During March, funding for the Solidarity trial reached million from 203,000 individuals, organizations and governments, with 45 countries involved in financing or trial management.

A clinical trial design in progress may be modified as an "adaptive design" if accumulating data in the trial provide early insights about positive or negative efficacy of the treatment. The global Solidarity and European Discovery trials of hospitalized people with severe COVID-19 infection apply adaptive design to rapidly alter trial parameters as results from the four experimental therapeutic strategies emerge. Adaptive designs within ongoing Phase II–III clinical trials on candidate therapeutics may shorten trial durations and use fewer subjects, possibly expediting decisions for early termination or success, and coordinating design changes for a specific trial across its international locations.

===Adaptive COVID-19 Treatment Trial===
The US National Institute of Allergy and Infectious Diseases (NIAID) initiated an adaptive design, international Phase III trial (called "ACTT") to involve up to 800 hospitalized COVID-19 people at 100 sites in multiple countries. Beginning with use of remdesivir as the primary treatment over 29 days, the trial definition of its adaptive protocol states that "there will be interim monitoring to introduce new arms and allow early stopping for futility, efficacy, or safety. If one therapy proves to be efficacious, then this treatment may become the control arm for comparison(s) with new experimental treatment(s)."

=== RECOVERY Trial ===

A large-scale, randomized controlled trial named the RECOVERY Trial was set up in March 2020, in the UK to test possible treatments for COVID-19. It is run by the Nuffield Departments of Public Health and of Medicine at the University of Oxford and is testing five repurposed drugs and also convalescent plasma. The trial enrolled more than 11,500 COVID-19 positive participants in the U.K by June 2020.

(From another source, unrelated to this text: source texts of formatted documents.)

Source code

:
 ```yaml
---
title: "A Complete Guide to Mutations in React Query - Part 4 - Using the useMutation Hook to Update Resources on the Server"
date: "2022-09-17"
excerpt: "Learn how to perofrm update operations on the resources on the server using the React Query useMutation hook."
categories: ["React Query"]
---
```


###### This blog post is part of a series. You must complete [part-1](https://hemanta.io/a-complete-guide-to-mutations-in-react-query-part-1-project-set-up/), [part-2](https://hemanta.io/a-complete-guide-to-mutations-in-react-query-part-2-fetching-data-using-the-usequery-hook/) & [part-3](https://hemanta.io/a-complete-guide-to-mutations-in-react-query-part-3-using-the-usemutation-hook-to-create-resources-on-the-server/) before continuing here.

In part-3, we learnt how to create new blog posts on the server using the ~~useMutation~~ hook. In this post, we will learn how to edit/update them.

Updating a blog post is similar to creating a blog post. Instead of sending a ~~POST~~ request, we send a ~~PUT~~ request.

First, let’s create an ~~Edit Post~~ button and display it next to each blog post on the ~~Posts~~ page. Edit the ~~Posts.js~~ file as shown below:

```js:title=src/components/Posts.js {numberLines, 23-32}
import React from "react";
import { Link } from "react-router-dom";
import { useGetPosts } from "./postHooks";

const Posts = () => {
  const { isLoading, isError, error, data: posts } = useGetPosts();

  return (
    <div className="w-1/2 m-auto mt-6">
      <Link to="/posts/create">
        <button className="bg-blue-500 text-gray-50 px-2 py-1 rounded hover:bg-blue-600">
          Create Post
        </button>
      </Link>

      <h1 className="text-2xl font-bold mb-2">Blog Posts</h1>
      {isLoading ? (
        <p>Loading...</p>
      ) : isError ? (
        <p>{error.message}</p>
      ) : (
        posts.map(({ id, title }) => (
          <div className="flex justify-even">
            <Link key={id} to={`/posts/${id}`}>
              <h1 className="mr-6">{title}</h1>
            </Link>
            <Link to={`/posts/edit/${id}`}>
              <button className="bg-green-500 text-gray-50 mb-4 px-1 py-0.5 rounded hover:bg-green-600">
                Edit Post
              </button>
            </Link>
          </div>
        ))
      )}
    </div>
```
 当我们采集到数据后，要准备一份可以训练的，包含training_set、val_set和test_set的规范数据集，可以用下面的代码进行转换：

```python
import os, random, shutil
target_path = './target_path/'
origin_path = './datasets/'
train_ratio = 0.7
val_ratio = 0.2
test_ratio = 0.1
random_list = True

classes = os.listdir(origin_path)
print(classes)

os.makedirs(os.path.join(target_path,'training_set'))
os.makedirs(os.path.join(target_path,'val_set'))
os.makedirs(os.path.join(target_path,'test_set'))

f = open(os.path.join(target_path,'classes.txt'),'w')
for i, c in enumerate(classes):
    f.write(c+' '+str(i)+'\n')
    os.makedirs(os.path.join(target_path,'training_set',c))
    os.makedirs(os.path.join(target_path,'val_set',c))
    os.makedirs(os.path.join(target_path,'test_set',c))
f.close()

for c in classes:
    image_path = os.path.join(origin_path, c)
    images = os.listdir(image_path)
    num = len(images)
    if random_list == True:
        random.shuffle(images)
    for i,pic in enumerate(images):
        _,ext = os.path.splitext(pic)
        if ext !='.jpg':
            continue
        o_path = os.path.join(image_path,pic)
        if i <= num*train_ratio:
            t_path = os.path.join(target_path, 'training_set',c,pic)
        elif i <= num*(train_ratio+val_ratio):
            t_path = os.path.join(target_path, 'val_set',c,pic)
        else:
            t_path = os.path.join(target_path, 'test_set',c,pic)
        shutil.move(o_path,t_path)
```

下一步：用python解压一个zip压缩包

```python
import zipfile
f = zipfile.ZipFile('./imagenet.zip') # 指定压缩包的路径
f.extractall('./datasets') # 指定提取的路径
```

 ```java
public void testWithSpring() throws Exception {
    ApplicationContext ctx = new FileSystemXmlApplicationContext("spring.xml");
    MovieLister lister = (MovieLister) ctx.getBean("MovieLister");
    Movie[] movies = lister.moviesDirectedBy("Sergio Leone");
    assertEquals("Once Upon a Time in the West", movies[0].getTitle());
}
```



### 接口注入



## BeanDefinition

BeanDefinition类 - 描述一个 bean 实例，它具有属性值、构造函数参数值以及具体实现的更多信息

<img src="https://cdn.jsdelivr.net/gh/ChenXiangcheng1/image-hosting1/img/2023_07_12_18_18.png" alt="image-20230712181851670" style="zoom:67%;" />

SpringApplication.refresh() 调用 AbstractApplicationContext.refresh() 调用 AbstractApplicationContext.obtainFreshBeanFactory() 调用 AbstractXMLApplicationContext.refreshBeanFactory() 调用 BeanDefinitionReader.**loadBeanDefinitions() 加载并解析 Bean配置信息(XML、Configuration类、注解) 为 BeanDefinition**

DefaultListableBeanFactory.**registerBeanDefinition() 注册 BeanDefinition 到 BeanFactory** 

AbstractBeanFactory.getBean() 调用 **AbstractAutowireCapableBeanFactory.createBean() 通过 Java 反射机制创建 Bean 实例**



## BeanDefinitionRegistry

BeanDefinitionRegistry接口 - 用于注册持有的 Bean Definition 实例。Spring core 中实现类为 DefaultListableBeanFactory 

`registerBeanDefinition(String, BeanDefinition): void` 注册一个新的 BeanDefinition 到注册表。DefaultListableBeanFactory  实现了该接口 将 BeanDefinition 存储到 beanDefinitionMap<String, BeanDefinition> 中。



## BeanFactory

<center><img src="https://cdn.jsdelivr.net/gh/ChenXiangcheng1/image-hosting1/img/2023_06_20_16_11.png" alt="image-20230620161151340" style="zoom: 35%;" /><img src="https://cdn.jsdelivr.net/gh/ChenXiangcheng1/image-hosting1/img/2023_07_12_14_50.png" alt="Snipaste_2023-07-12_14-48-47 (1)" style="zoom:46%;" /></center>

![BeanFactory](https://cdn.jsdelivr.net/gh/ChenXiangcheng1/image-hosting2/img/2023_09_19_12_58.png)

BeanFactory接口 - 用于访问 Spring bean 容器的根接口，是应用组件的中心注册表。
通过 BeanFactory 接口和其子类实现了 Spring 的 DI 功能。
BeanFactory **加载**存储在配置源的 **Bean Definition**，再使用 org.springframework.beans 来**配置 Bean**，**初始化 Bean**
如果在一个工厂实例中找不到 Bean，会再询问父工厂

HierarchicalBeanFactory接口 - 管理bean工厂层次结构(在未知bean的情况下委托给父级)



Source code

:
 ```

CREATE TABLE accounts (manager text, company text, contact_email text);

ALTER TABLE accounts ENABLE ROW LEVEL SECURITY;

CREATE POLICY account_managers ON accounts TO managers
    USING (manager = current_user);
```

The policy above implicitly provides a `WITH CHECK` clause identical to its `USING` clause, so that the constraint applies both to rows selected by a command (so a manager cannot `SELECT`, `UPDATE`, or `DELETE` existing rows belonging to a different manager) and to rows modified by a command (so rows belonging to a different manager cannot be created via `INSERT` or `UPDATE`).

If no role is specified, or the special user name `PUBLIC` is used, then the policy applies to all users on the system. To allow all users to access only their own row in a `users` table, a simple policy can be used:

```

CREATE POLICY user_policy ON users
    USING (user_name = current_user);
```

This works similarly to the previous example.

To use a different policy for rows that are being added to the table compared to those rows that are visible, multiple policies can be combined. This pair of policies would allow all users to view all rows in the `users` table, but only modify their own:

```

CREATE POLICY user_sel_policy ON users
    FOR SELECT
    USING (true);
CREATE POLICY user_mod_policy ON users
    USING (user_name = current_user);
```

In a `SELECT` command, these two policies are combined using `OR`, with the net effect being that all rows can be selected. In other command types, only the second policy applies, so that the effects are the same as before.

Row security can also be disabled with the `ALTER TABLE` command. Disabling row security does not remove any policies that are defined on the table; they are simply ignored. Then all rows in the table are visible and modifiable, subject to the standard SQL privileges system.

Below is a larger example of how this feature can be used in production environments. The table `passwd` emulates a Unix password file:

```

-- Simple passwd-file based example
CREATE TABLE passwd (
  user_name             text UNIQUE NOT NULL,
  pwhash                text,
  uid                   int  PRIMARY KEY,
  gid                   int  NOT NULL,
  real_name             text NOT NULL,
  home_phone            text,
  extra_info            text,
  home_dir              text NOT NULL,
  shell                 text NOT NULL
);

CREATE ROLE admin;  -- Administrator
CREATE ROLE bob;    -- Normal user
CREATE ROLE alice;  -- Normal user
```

During April, the British RECOVERY (Randomised Evaluation of COVid-19 thERapY) trial was launched initially in 132 hospitals across the UK, expanding to become one of the world's largest COVID-19 clinical studies, involving 5400 infected people under treatment at 165 UK hospitals, as of mid-April. The trial is examining different potential therapies for severe COVID-19 infection: lopinavir/ritonavir, low-dose dexamethasone (an anti-inflammatory steroid), hydroxychloroquine, and azithromycin (a common antibiotic). In June, the trial arm using hydroxychloroquine was discontinued when analyses showed it provided no benefit.

On 16 June the trial group released a statement that dexamethasone had been shown to reduce mortality in patients receiving respiratory support. In a controlled trial around 2,000 hospital patients were given dexamethasone and were compared with more than 4,000 who did not receive the drug. For patients on ventilators, it cut the risk of death from 40% to 28% (1 in 8). For patients needing oxygen, it cut the risk of death from 25% to 20% (1 in 5).

By the end of June 2020, the trial had published findings regarding hydroxychloroquine and dexamethasone. It had also announced results for lopinavir/ritonavir which were published in October 2020. The lopinavir-ritonavir and hydroxychloroquine arms were closed to new entrants after being shown to be ineffective. Dexamethasone was closed to new adult entries after positive results and by November 2020, was open to child entries.

=== PANORAMIC trial ===

Launched in December 2021, the PANORAMIC trial will test the effectiveness of molnupiravir and nirmatrelvir/ritonavir in preventing hospitalisation and helping faster recovery for people aged over 50 and those at higher risk due to underlying health conditions. PANORAMIC is sponsored by the University of Oxford and funded by the National Institute for Health Research (NIHR). As of March 2022 has over 16,000 people enrolled as participants making it the largest study into COVID-19 antivirals.